# Problem
Lay out the lines of the listing as a JSON list of strings, one string per line and no blank lines, starting at the beginning of the listing and ending at the line that contains "153.36.108.106 - 15". Leave the pictures out of your answer.

(Beginning of Supplied information)

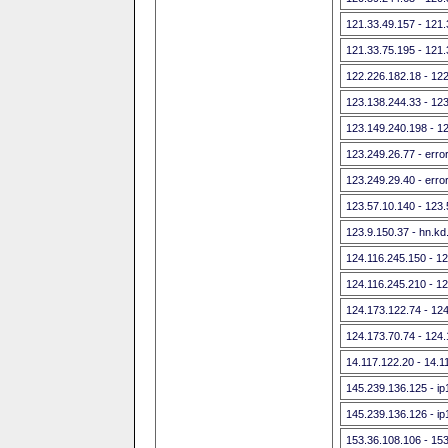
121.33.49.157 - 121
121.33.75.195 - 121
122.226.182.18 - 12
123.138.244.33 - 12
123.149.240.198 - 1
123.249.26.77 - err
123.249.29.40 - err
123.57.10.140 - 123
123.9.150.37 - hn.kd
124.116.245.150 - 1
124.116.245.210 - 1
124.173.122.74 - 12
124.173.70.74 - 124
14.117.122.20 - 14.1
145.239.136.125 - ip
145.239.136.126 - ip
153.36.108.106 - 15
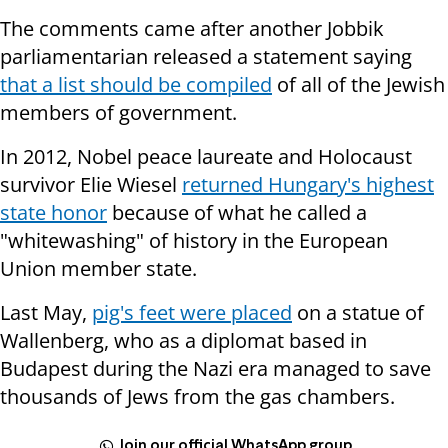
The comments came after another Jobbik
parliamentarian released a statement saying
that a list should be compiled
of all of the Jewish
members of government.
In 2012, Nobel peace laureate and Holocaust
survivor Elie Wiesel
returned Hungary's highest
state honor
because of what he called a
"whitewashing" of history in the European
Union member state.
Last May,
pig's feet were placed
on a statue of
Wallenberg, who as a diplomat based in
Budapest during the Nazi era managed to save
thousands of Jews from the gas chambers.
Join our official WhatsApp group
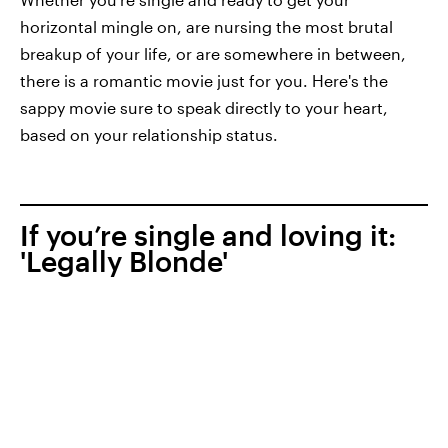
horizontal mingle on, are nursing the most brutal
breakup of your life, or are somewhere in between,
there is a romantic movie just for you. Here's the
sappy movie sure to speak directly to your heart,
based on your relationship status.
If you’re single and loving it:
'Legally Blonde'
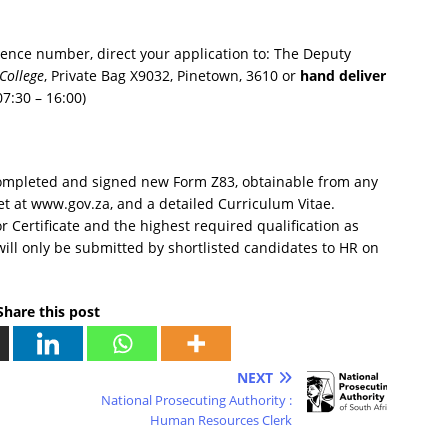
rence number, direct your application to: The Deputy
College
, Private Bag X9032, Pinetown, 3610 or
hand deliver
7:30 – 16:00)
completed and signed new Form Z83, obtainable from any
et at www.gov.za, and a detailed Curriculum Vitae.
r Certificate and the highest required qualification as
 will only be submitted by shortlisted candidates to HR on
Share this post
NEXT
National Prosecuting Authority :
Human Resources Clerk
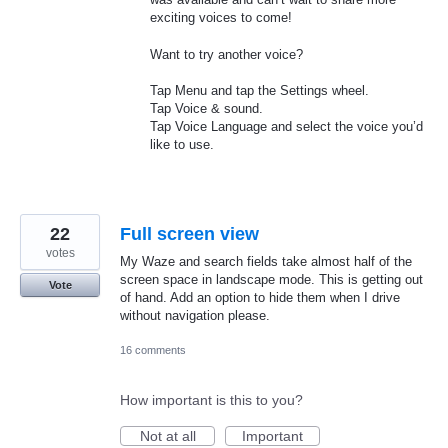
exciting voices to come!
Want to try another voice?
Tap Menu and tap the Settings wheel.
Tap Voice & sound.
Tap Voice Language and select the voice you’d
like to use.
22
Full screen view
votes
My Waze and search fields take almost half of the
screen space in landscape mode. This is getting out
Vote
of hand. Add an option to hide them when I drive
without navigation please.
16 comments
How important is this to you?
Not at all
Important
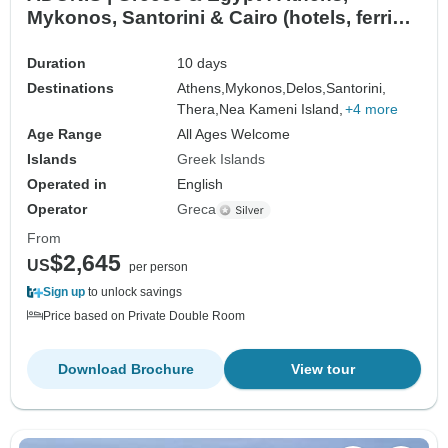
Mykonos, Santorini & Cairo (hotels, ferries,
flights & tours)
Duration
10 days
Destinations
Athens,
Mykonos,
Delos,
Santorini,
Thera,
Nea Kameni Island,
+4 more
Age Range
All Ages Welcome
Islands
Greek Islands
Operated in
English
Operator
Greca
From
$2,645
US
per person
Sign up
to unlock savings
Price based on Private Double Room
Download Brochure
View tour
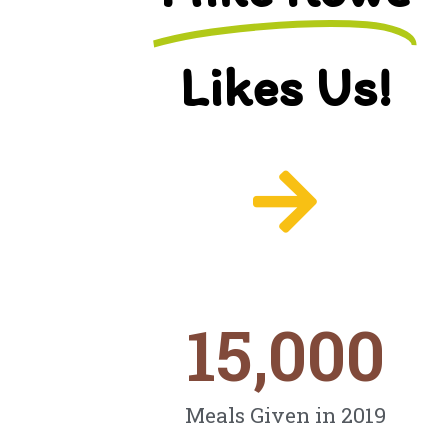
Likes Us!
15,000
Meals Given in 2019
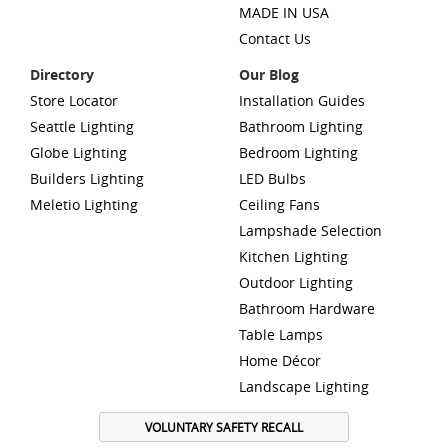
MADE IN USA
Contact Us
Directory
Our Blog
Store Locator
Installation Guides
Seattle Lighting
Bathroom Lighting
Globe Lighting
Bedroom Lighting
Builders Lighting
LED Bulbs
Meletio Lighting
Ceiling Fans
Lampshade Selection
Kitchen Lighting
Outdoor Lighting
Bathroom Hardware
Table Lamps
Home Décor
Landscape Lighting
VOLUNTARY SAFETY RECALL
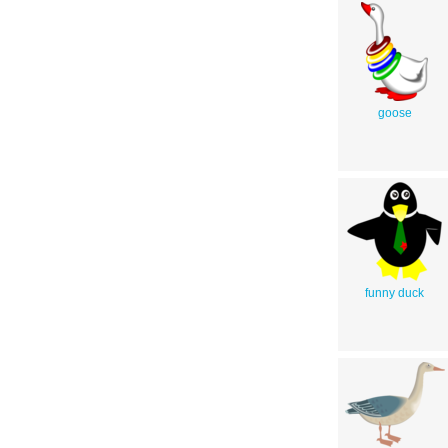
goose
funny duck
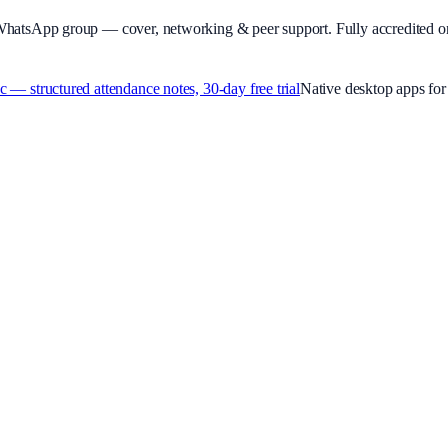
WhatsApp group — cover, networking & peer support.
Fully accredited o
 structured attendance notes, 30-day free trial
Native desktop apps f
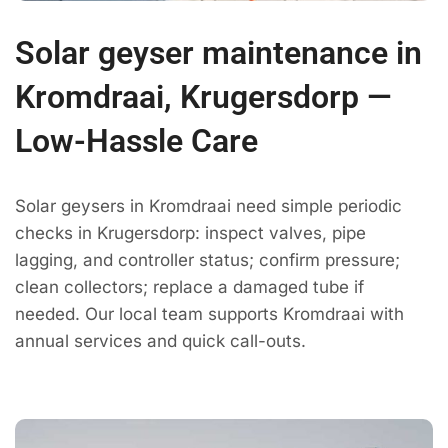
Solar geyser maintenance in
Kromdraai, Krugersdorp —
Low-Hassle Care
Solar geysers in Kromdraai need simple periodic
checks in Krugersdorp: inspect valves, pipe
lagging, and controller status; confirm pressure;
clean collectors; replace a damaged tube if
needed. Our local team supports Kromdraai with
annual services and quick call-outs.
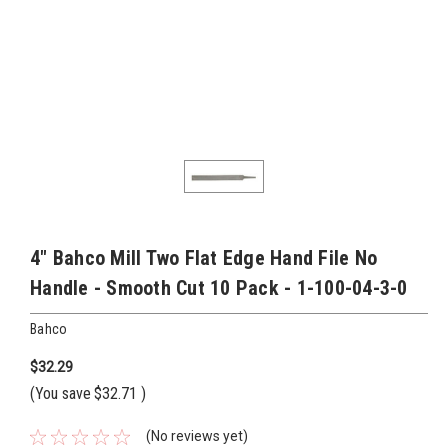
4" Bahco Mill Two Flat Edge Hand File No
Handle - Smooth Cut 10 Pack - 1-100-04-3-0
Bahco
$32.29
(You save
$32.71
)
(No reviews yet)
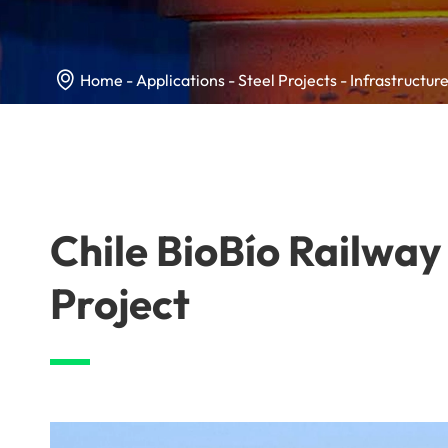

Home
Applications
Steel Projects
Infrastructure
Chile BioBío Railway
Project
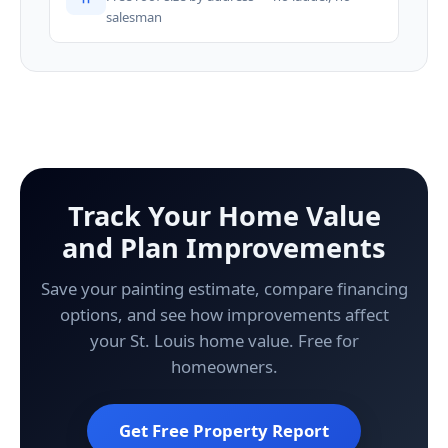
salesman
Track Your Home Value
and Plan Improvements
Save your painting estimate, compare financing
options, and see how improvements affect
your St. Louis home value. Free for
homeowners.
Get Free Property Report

(End of Supplied information)

# Response area
[
  "121.33.49.157 - 121",
  "121.33.75.195 - 121",
  "122.226.182.18 - 12",
  "123.138.244.33 - 12",
  "123.149.240.198 - 1",
  "123.249.26.77 - err",
  "123.249.29.40 - err",
  "123.57.10.140 - 123",
  "123.9.150.37 - hn.kd",
  "124.116.245.150 - 1",
  "124.116.245.210 - 1",
  "124.173.122.74 - 12",
  "124.173.70.74 - 124",
  "14.117.122.20 - 14.1",
  "145.239.136.125 - ip",
  "145.239.136.126 - ip",
  "153.36.108.106 - 15"
]